10 December 2020, 14:00-15:00: “Gravitational Wave Astronomy” Prof Nick Stergioulas, Aristotle University of Thessaloniki. The seminar was presented in Greek,
3 December 2020, 14:00-15:00: “Magnetorotational Instabilities in Cylindrical Taylor-Couette Flows” Prof Rainer Hollerbach, University of Leeds, UK
Summary: Taylor-Couette flow is the flow generated between differentially rotating cylinders. It is among the most fundamental problems in classical fluid dynamics. One interesting extension is to take the fluid to be electrically conducting, and allow for externally imposed magnetic fields. One especially interesting result in this case are so-called magnetorotational instabilities (MRIs), whereby the presence of a magnetic field destabilises a flow that would otherwise be stable. The MRI is believed to play a crucial role in astrophysical accretion disks, where the Keplerian angular velocity profile Omega(r) ~ r^{-3/2} is in exactly this MRI regime. In this talk I will present the basic theory of some different MRI variants, as well as show some results of liquid metal laboratory experiments.

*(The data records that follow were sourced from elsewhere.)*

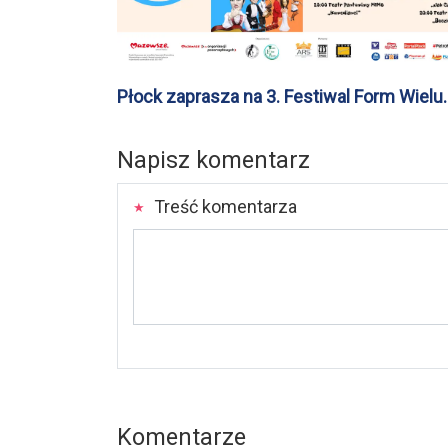
Płock zaprasza na 3. Festiwal Form Wielu.
Dwa dni rodzinnych spektakli w sercu
miasta
Napisz komentarz
Treść komentarza
Komentarze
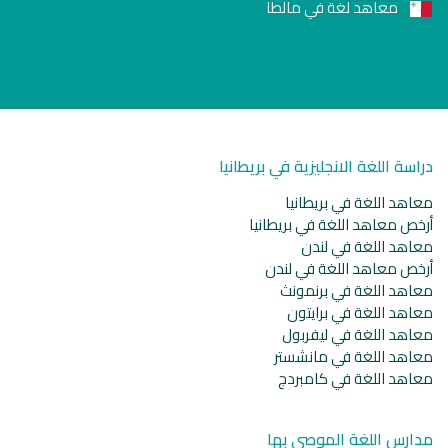
معاهد لغة في مالطا
دراسة اللغة الانجليزية في بريطانيا
معاهد اللغة في بريطانيا
أرخص معاهد اللغة في بريطانيا
معاهد اللغة في لندن
أرخص معاهد اللغة في لندن
معاهد اللغة في برنمونث
معاهد اللغة في برايتون
معاهد اللغة في ليفربول
معاهد اللغة في مانشستر
معاهد اللغة في كامبردج
مدارس اللغة الموصى بها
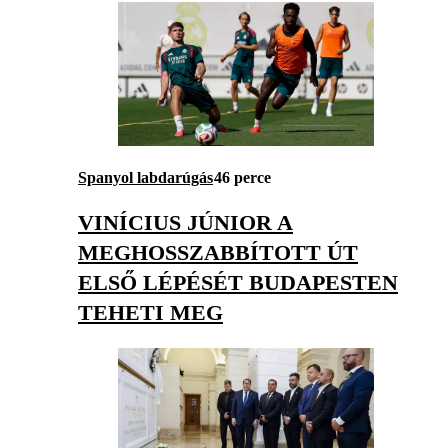
Spanyol labdarúgás
46 perce
VINÍCIUS JÚNIOR A
MEGHOSSZABBÍTOTT ÚT
ELSŐ LÉPÉSÉT BUDAPESTEN
TEHETI MEG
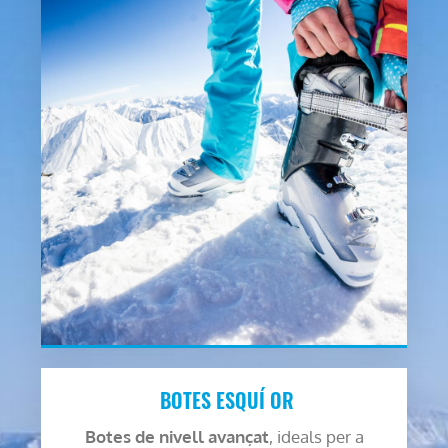
BOTES ESQUÍ OR
Botes de nivell avançat
, ideals per a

26 November 2020: “Neutron Star Resonant Shattering Flares as Multimessenger Probes of Nuclear Physics” Dr Dave Tsang, University of Bath, UK
Summary: Neutron stars contain the most extreme physical matter in the universe, and provide a probe of physics inaccessible to normal terrestrial experiments. The recent success of the LIGO/Virgo gravitational-wave observatories have begun new era of mutlimessenger observations of neutron star mergers which promise to provide new insights into neutron star physics. Resonant Shattering Flares (RSFs) can occur during the gravitational-wave driven inspiral, when the tidal forcing frequency due to a neutron star’s compact companion matches the resonant frequency of the crust-core interface mode, causing the crust to shatter and induce a gamma-ray flare. These RSFs are relatively isotropic and can be observed as precursors to short gamma ray bursts (SGRBs), or as orphan RSFs when the relatively narrow SGRBs are beamed away from the observer. If an RSF can be detected with coincident timing of the gravitational-wave chirp, this can be used to precisely determine the asteroseismic frequency of the core/crust interface-mode, allowing us to provide competitive constraints on nuclear physics parameters, such as the symmetry energy at nuclear saturation and its derivatives. For particular nuclear physics models, this can provide constraints that are significantly tighter than those provided by current experiments.
7 May 2020: “Exploring the Universe Isotropy with Galaxy Clusters” Konstantinos Migkas IMPRS for Astronomy and Astrophysics, Bonn.
27 February 2020: “Study of the Solar Wind with the Complex Plane Strategy” Dr Vasileios Karageorgopoulos, University of Patras.